A Senior leadership team has been appointed to steward the Center through this transition period.
Francesca Casadio, Associate Vice President and Grainger Executive Director of Conservation at the Art Institute of Chicago and founding co-Director of the Center will work alongside Aggelos Katsaggelos, (Joseph Cummings Professor, Department of ECE (Courtesy CS and Radiology) Northwestern University) a key partner in innumerable NU-ACCESS projects in computation imaging and newly appointed NU co- Director, and with Erik Luijten, (Associate Dean, McCormick School of Engineering and Professor of Materials Science and Engineering, Northwestern University ) in his role as Faculty co-Director and Dean’s office counselor for strategic initiatives. While the team’s initial focus will be to lead an international search to fill the position of Senior Scientist with the Center, this Sr Leadership team will also lay the foundations to ensure the center’s future beyond the duration of the Andrew W. Mellon grant.
Casadio said:
Marc’s vision and boundless energy has built up the Center at Northwestern as a beacon of innovative cross-disciplinary research practices, admired by colleagues in museums and institutions the world over.
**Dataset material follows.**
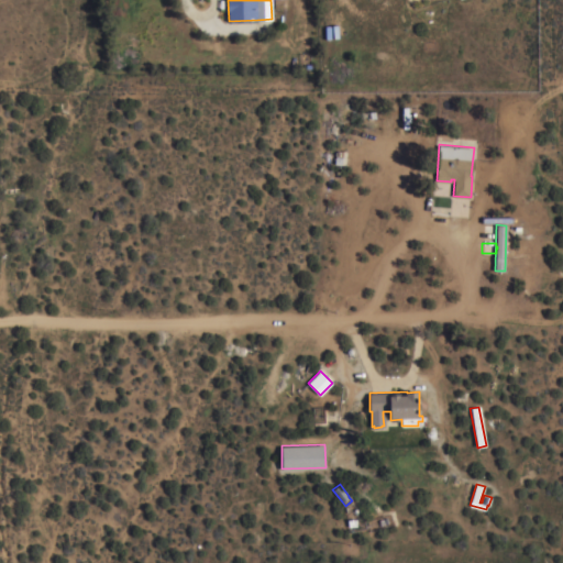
All buildings are outlined.
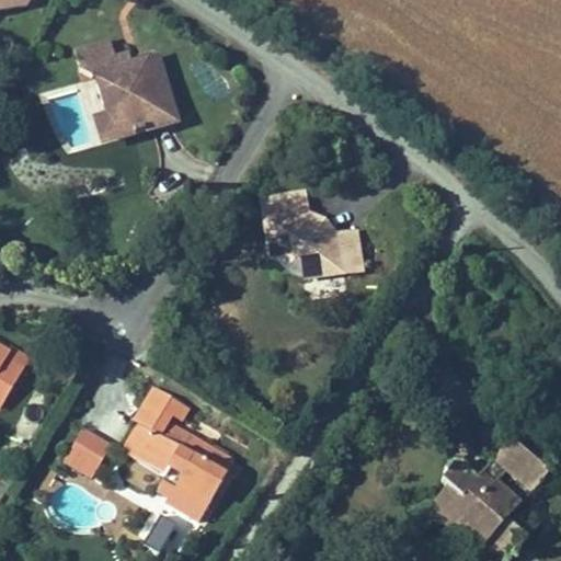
[(78,64),(117,53),(112,35),(73,46),(78,64)]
Northwestern’s leadership in the scientific study of the arts sets an example for other institutions wishing to undertake research and teaching in this interdisciplinary field that captures the imagination of students and large portions of society alike.
The McCormick School of Engineering continues its efforts to raise philanthropic funds to meet the Mellon Foundation’s challenge to endow the position of co-Director of the Center.
We thank Marc for his leadership over the last eight years and wish him luck in his new position.